On-Demand Instances let you pay for your database by the hour with no long-term commitments or upfront fees. This frees users from the cost and complexity of planning and purchasing database capacity ahead of needs. On-Demand pricing lets users pay as you go and is ideal for development, test and other short-lived workloads.

  • Instance pricing applies to both primary instances, used for read-write workloads, and Amazon Neptune replicas, used to scale reads and enhance failover. Neptune uses Multi-AZ architecture to failover to one of users replicas if an outage occurs. The cost of Multi-AZ deployments is simply the cost of the primary instance plus the cost of each Neptune replica. To maximize availability, we recommend placing at least one replica in a different Availability Zone from the primary instance.
Database Storage and IOs

Storage consumed by your Amazon Neptune database is billed in per GB-month increments and IOs consumed are billed in per million request increments. Users pay only for the storage and IOs the Neptune database consumes and do not need to provision in advance.

Backup storage

Backup storage for Amazon Neptune is the storage associated with automated database backups and any customer-initiated database cluster snapshots. Increasing the backup retention period or taking database cluster snapshots increases the backup storage consumed.

  • Backup storage is allocated by region. Total backup storage space is equivalent to the sum of the storage for all backups in that region.
  • Moving a database snapshot to another region increases allocated backup storage in the destination region.
  • There is no additional charge for backup storage of up to 100% of the total Neptune database storage for each Neptune database cluster. There is also no additional charge for backup storage if your backup retention period is 1 day and don’t have any snapshots beyond the retention period.
  • Backup storage as well as snapshots you store after the  database cluster is deleted will be charged at the above rates.

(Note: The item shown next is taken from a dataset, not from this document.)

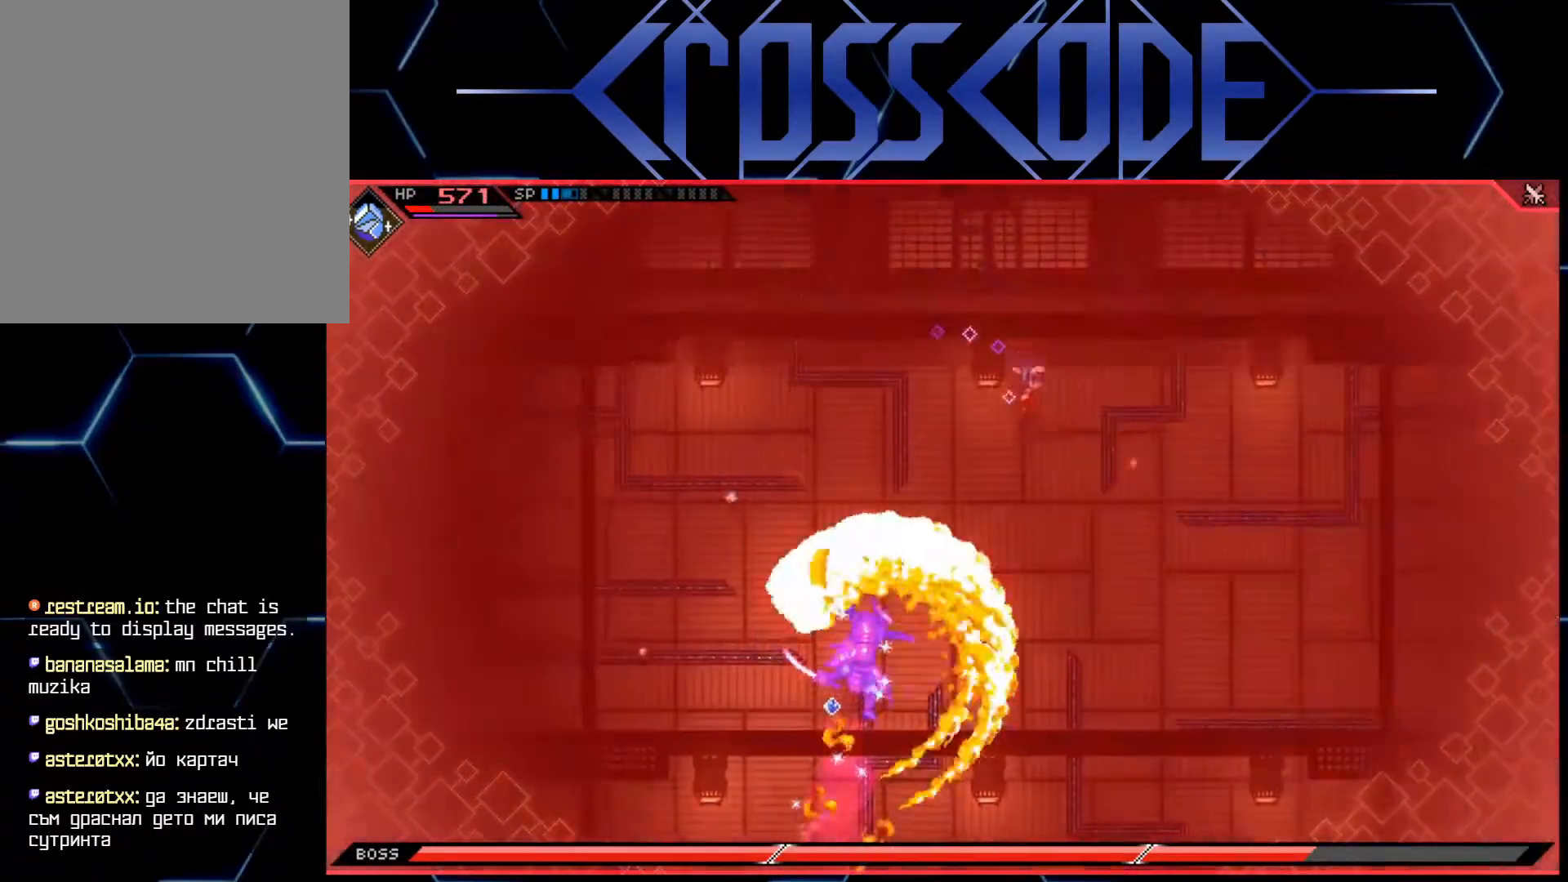
{"buttons": [], "left_stick": "down-right", "right_stick": "center", "events": []}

Amazon Neptune is a fast, reliable, and fully managed graph database service. Amazon Neptune is to build and run applications that work with highly connected datasets. The core of Neptune is a purpose-built, high-performance graph database engine. This engine is optimized for storing billions of relationships and querying the graph with milliseconds latency. Supporting both the Apache Tinkerpop Gremlin stack as well as the RDF 1.1 / SPARQL 1.1 W3C standards, Amazon Neptune efficiently stores and navigates highly connected data, allowing developers to create interactive graph applications that can query billions of relationships with millisecond latency.

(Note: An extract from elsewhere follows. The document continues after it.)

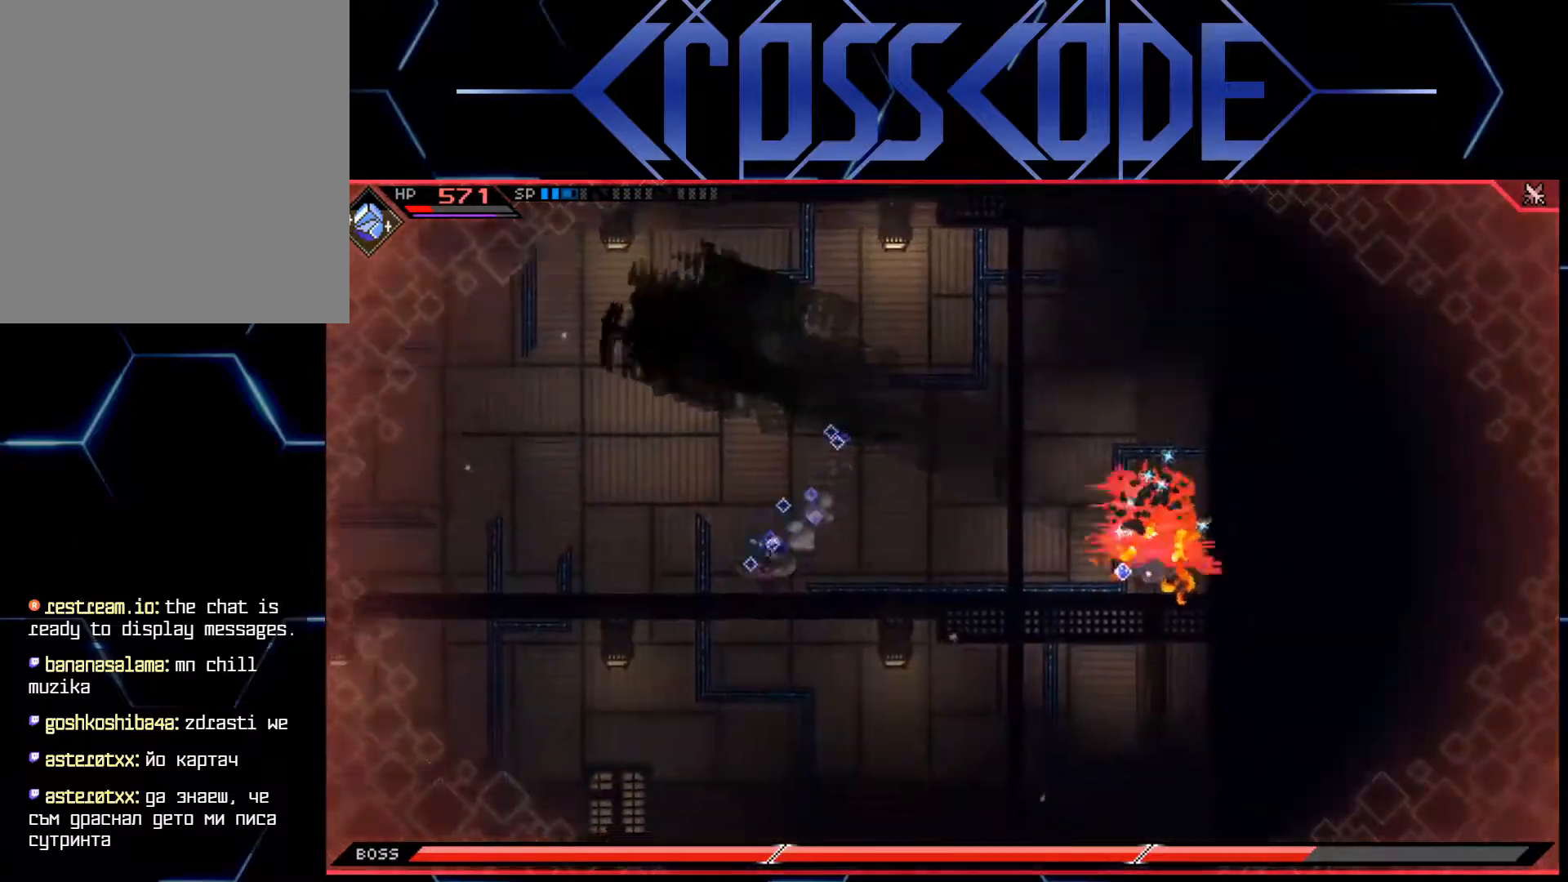
{"buttons": ["L3"], "left_stick": "left", "right_stick": "center", "events": [[17, "L3", "down"], [83, "L1", "up"], [133, "L1", "down"], [250, "L1", "up"], [317, "L1", "down"], [350, "left_stick", "left"], [450, "L1", "up"]]}
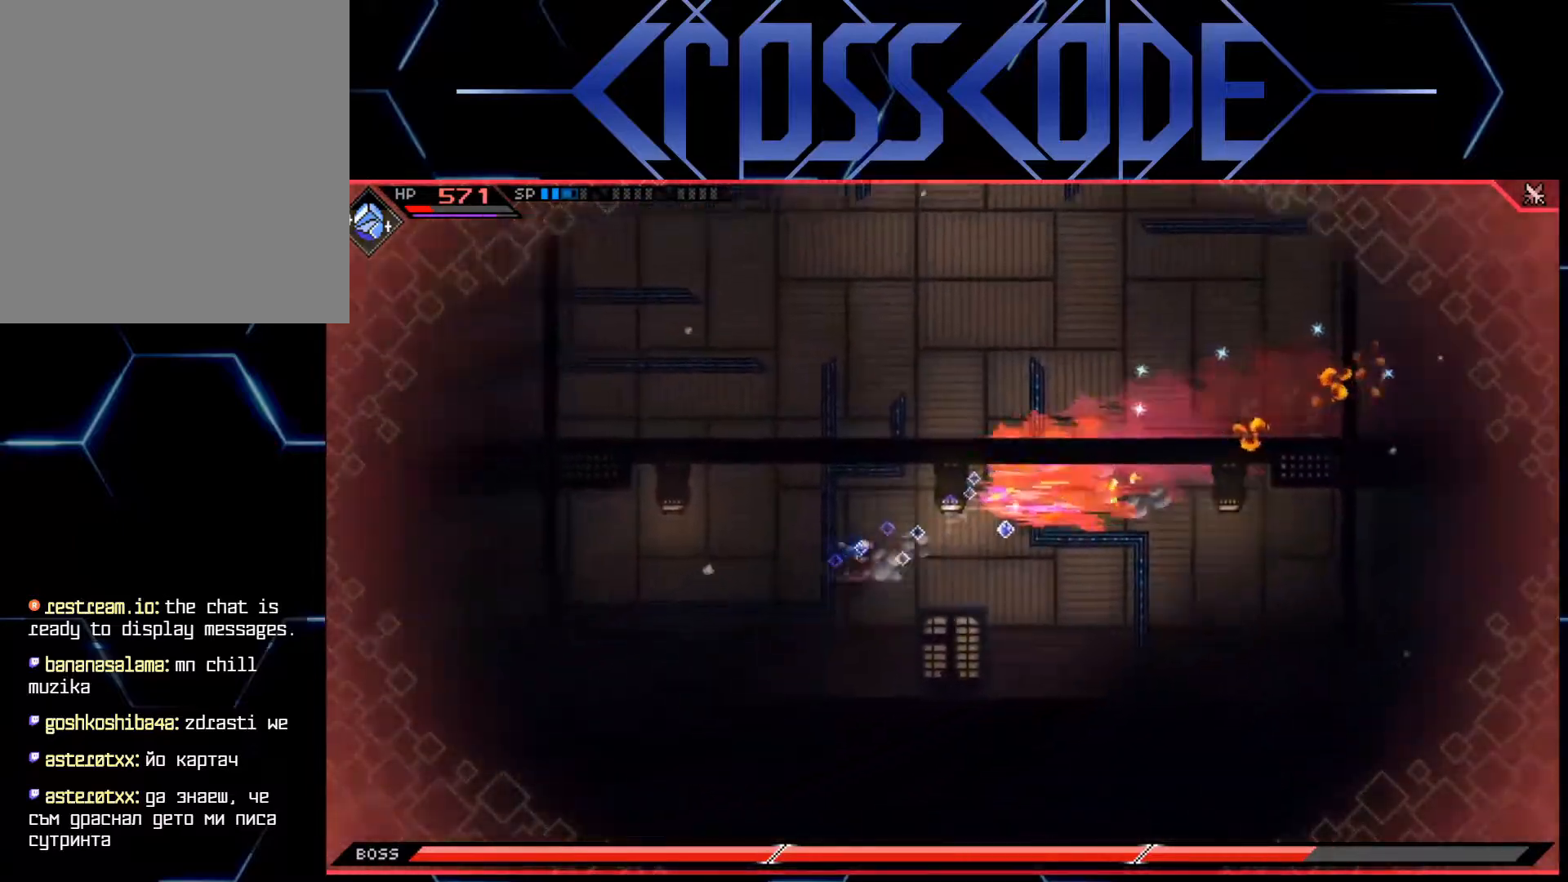
{"buttons": ["L3"], "left_stick": "up-left", "right_stick": "center", "events": [[100, "L1", "down"], [383, "left_stick", "up-left"], [500, "L1", "up"]]}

As a purpose-built cloud service, Amazon Neptune is seamlessly embedded into the Amazon Web Service (AWS) ecosystem and comes with a broad set of enterprise features including SDKs for deployment and configuration, high availability and scale-up using replication, automatic backup and restore functionality, point in time recovery, monitoring, encryption-at-rest, security using VPCs and integrated access management, as well as audit logs. Neptune is highly available, with read replicas, point-in-time recovery, continuous backup to Amazon S3, and replication across Availability Zones. Amazon Neptune provides data security features, with support for encryption at rest and in transit. Neptune is fully managed:

  • Primary DB instance – Supports read and write operations, and performs all of the data modifications to the cluster volume. Each Neptune DB cluster has one primary DB instance that is responsible for writing (that is, loading or modifying) graph database contents.
  • Neptune replica – Connects to the same storage volume as the primary DB instance and supports only read operations. Each Neptune DB cluster can have up to 15 Neptune Replicas in addition to the primary DB instance. This provides high availability by locating Amazon Neptune Replicas in separate Availability Zones and distribution load from reading clients.
  • Cluster volume – Amazon Neptune data is stored in the cluster volume, which is designed for reliability and high availability. A cluster volume consists of copies of the data across multiple Availability Zones in a single AWS Region. Because data is automatically replicated across Availability Zones, it is highly durable, and there is little possibility of data loss.